- What you are asked to do -
The lines from the start of the data up to and including the one with "### A. Environment Variables Reference" should be returned exactly, and nothing else.

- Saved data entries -
_ _ _ _ _
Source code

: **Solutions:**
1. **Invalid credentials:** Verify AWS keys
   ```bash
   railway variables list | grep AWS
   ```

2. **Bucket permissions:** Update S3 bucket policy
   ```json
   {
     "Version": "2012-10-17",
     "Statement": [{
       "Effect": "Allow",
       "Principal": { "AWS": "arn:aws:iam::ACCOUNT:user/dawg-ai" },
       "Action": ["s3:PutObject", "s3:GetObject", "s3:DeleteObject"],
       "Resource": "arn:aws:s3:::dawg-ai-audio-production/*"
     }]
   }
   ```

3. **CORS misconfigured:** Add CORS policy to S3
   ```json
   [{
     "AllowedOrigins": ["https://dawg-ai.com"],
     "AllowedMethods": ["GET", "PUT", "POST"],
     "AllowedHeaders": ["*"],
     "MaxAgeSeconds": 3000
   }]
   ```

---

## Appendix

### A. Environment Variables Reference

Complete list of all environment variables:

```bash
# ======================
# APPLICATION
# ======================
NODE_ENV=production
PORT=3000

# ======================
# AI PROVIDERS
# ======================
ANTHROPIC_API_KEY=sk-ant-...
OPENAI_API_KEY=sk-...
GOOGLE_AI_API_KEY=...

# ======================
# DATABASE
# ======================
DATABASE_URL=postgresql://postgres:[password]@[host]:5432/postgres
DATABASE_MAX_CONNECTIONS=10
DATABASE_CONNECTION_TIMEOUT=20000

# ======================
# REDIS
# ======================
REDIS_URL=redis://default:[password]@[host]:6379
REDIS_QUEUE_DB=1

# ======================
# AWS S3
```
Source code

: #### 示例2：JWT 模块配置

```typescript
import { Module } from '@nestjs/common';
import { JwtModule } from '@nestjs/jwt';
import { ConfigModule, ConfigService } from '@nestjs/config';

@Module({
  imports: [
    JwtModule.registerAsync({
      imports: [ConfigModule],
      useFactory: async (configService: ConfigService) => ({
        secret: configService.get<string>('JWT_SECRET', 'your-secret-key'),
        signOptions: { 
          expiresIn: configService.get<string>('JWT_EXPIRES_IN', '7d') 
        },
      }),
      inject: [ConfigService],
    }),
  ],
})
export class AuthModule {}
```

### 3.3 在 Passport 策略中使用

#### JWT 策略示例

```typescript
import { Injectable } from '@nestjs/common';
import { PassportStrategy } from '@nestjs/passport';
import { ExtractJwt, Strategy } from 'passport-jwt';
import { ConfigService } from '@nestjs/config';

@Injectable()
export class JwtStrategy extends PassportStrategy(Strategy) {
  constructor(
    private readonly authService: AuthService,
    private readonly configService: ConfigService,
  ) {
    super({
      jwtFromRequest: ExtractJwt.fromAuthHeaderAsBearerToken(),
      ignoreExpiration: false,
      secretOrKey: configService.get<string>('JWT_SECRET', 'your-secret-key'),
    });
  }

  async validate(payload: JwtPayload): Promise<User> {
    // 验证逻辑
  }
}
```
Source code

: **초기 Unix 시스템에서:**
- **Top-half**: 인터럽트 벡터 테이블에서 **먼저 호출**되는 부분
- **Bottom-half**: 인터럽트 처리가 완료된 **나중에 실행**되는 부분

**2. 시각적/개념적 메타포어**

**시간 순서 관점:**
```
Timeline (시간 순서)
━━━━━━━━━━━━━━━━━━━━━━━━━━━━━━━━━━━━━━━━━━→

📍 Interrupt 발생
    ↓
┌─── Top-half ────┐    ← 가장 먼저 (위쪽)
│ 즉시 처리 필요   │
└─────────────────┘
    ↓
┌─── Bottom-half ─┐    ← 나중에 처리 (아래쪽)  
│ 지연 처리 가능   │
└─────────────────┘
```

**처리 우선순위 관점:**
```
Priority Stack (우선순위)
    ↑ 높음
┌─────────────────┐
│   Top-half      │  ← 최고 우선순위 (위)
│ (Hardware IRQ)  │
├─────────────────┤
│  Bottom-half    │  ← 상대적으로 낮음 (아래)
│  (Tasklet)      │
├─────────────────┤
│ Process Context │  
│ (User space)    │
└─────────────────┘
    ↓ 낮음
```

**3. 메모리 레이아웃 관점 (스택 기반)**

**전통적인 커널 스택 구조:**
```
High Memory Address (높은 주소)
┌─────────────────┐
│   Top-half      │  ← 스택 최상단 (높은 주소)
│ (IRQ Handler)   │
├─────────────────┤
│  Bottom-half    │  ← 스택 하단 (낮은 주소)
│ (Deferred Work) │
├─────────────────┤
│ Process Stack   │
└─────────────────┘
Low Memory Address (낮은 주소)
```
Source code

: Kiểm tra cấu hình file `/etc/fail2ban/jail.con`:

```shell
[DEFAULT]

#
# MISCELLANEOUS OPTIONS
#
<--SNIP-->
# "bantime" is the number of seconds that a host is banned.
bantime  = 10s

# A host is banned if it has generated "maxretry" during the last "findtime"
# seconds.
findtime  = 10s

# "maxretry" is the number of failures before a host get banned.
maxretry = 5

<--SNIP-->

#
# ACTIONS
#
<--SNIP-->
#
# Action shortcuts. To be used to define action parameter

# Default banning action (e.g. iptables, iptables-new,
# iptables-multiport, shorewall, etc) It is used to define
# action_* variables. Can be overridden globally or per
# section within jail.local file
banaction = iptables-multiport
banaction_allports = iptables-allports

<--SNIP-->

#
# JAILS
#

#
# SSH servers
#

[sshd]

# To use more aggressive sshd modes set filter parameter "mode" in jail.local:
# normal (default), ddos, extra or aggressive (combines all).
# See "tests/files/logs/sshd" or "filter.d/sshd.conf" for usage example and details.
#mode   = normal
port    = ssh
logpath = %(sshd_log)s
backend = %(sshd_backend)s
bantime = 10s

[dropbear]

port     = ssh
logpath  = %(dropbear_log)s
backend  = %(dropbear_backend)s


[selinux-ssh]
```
_ _ _ _ _
- Response for this exercise -
Source code

: **Solutions:**
1. **Invalid credentials:** Verify AWS keys
   ```bash
   railway variables list | grep AWS
   ```

2. **Bucket permissions:** Update S3 bucket policy
   ```json
   {
     "Version": "2012-10-17",
     "Statement": [{
       "Effect": "Allow",
       "Principal": { "AWS": "arn:aws:iam::ACCOUNT:user/dawg-ai" },
       "Action": ["s3:PutObject", "s3:GetObject", "s3:DeleteObject"],
       "Resource": "arn:aws:s3:::dawg-ai-audio-production/*"
     }]
   }
   ```

3. **CORS misconfigured:** Add CORS policy to S3
   ```json
   [{
     "AllowedOrigins": ["https://dawg-ai.com"],
     "AllowedMethods": ["GET", "PUT", "POST"],
     "AllowedHeaders": ["*"],
     "MaxAgeSeconds": 3000
   }]
   ```

---

## Appendix

### A. Environment Variables Reference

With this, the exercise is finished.